In a novel study, researchers have identified a protein, called c-Jun, which plays an important role in the regeneration of damage in the peripheral nervous system.
Also, c-Jun, a transcription factor that regulates the expression of other genes, may better explain diseases of our peripheral nervous systems and provide clues to methods of repairing damage in the central nervous system as well.
Researchers at the Peninsula Medical School in the South West of England, University College London, the San Raffaele Scientific Institute in Milan and Cancer Research UK found that the c-Jun protein plays a vital role in regulating the plasticity of Schwann cells which is important for the regeneration and repair of the peripheral nervous system after injury.
The function of Schwann cells is to produce the sheaths that surround and insulate neurons. At the time of damage to the peripheral nervous system, Schwann cells unwrap themselves from the degenerating axon. During this process of repair, Schwann cells then provide the correct environment for the neurons to re-grow and complete the process of repair.

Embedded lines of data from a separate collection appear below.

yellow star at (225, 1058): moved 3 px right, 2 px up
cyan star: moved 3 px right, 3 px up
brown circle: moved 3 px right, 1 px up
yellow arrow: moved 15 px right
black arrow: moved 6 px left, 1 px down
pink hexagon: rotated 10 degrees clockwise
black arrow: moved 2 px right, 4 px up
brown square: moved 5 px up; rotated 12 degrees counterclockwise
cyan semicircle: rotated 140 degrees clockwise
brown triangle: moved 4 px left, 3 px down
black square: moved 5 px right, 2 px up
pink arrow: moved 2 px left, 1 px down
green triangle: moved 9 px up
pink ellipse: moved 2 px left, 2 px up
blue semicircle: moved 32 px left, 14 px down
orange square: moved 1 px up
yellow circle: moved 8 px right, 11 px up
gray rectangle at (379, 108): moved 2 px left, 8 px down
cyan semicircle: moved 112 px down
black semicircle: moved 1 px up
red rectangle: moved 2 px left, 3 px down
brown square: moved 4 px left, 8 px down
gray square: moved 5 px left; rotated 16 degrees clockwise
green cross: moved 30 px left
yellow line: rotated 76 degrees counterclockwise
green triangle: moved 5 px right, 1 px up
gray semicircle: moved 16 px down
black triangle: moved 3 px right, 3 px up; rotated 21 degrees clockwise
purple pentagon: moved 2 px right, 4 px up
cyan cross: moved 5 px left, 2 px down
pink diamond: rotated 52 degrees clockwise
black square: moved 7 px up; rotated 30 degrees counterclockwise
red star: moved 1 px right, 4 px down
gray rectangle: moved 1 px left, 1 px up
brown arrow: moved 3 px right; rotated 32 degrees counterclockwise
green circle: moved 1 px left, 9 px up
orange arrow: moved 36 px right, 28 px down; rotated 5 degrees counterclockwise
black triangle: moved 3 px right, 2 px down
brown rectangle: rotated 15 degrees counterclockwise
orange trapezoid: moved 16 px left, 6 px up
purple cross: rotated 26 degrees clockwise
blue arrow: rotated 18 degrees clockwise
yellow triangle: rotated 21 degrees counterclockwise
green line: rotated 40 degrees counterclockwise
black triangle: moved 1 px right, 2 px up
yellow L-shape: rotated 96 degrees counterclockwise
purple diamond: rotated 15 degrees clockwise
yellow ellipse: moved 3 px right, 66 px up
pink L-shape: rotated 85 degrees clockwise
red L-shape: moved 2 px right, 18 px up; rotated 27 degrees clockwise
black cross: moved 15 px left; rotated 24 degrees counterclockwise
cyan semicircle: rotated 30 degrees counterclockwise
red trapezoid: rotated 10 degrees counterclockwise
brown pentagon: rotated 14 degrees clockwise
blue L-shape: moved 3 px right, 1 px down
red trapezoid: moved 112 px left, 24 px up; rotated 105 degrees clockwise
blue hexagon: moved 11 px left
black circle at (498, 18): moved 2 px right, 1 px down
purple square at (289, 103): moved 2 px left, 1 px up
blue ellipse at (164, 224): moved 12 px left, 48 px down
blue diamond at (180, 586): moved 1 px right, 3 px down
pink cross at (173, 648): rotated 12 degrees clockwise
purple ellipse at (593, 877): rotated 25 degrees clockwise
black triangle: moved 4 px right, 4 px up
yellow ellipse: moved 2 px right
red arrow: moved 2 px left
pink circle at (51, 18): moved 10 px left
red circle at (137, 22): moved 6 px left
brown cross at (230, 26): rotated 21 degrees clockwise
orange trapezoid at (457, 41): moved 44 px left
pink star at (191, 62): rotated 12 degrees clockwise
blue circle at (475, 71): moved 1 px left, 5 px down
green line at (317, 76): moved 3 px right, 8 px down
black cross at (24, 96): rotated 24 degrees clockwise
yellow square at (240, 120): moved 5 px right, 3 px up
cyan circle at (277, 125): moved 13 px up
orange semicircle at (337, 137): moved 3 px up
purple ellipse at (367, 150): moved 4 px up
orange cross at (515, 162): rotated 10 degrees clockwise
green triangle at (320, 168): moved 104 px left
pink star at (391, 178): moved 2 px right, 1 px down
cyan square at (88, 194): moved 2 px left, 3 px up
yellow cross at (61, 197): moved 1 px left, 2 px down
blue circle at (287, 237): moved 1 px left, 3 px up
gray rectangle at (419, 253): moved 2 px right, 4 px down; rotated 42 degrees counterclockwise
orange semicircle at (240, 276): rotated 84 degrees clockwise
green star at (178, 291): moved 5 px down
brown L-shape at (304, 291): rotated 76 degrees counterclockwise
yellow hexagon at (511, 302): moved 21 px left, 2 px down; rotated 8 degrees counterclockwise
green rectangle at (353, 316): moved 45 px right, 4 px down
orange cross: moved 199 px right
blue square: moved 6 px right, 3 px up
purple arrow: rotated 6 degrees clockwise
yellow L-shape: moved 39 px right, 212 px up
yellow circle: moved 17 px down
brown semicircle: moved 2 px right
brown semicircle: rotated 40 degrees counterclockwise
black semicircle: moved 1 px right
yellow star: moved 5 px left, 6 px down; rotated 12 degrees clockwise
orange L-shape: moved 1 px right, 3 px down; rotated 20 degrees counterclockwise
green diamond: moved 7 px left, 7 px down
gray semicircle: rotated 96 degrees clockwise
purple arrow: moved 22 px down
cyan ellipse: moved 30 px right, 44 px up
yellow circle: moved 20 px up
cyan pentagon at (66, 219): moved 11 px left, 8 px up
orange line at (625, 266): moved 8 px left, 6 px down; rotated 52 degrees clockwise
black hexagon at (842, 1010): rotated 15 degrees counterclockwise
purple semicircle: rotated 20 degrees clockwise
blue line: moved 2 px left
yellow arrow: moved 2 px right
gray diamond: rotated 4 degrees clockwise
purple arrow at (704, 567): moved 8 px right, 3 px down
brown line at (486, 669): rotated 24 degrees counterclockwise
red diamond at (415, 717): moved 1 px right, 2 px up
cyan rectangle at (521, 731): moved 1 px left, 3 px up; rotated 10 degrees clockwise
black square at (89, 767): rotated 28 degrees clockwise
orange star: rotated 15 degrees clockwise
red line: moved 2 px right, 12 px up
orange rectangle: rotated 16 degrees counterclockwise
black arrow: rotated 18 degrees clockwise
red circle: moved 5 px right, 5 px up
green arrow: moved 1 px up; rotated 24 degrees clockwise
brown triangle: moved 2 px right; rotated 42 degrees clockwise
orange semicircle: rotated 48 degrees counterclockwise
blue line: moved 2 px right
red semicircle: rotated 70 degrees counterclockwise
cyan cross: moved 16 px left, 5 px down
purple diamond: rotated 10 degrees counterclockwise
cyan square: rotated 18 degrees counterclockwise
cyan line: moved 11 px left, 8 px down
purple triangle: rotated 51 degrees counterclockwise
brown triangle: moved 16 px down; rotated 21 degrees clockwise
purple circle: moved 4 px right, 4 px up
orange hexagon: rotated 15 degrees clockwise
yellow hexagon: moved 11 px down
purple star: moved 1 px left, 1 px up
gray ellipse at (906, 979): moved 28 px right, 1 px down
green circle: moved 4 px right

With the identification of this transcription factor, it is believed that in future they could produce eventual cures for damage and diseases of the peripheral nervous system, such as the inherited condition Charcot-Marie-Tooth disease and the autoimmune disorder Guillain-Barre disease.
As central nervous system does not regenerate like peripheral nervous system when damaged, researchers hope to work towards identifying ways in which Schwann cells and c-Jun could be used to repair the spinal cord, leading to possible cures for those who are suffering from damage of the central nervous system.
Also, they can work towards identifying if abnormal activation of the c-Jun protein may be involved in causing Schwann cell tumours, for example in the condition of neurofibromatosis type 2, leading to a better understanding of this condition and the development of therapies for this condition.
"This is a very exciting first step towards understanding how the peripheral nervous system repairs itself, how that process could be used to produce cures for diseases of and damage to the peripheral nervous system, and how it could ultimately encourage the central nervous system to behave like the peripheral nervous system and repair itself," said Dr. David Parkinson from the Peninsula Medical School, who was lead researcher on the paper.
He added: "We knew that Schwann cells, unlike other cells in the body, are constantly able to rejuvenate themselves. We now have a better understanding of how this happens, and that understanding could be used to create treatments and therapies for a wide range of degenerative diseases."
The study is published in the Journal of Cell Biology.